**THE TASK:** Retype the records word for word, starting with the line that contains "Item 3 - Measuring" and continuing through the line that contains "Recorded value: **9.6** mm", and leave the pictures out.

**RAW DATA:**
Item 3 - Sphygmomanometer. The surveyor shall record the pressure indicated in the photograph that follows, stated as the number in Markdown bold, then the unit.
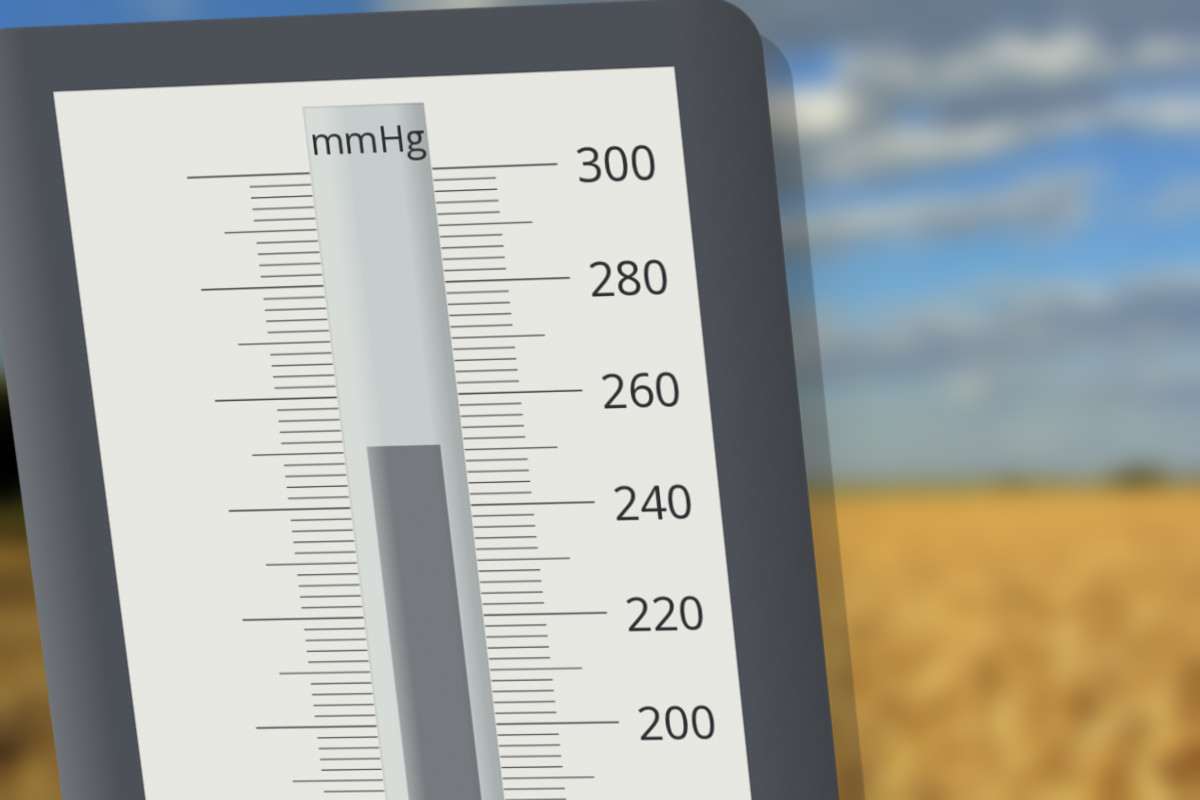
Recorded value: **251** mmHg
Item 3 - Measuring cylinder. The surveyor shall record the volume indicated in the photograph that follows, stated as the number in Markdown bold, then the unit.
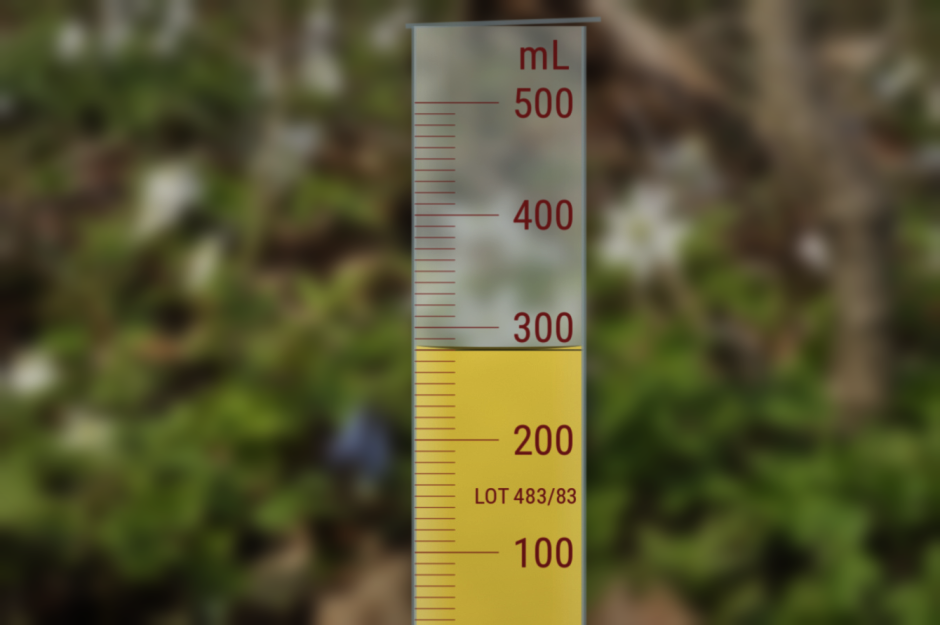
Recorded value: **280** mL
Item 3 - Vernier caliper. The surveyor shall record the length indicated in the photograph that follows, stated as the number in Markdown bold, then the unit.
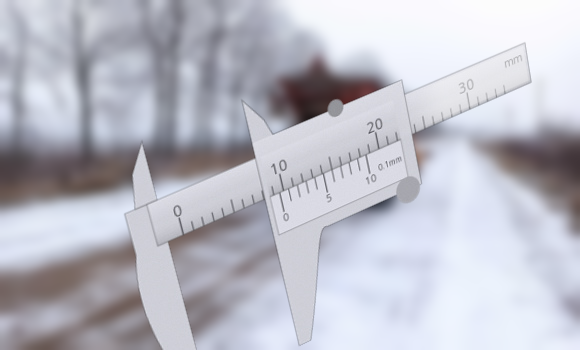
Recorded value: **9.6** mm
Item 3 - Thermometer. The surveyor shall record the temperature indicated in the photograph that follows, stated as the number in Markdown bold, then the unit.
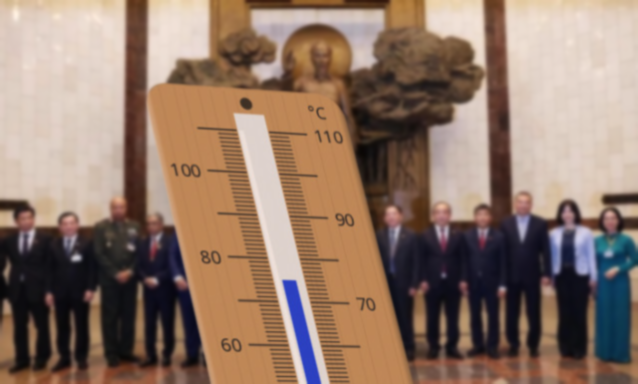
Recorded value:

--

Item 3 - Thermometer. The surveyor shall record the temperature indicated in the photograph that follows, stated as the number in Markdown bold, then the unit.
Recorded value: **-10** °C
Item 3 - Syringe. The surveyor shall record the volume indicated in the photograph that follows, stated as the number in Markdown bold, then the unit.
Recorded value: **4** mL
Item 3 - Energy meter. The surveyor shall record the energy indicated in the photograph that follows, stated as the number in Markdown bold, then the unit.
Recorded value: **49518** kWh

**OUTPUT BELOW:**
Item 3 - Measuring cylinder. The surveyor shall record the volume indicated in the photograph that follows, stated as the number in Markdown bold, then the unit.
Recorded value: **280** mL
Item 3 - Vernier caliper. The surveyor shall record the length indicated in the photograph that follows, stated as the number in Markdown bold, then the unit.
Recorded value: **9.6** mm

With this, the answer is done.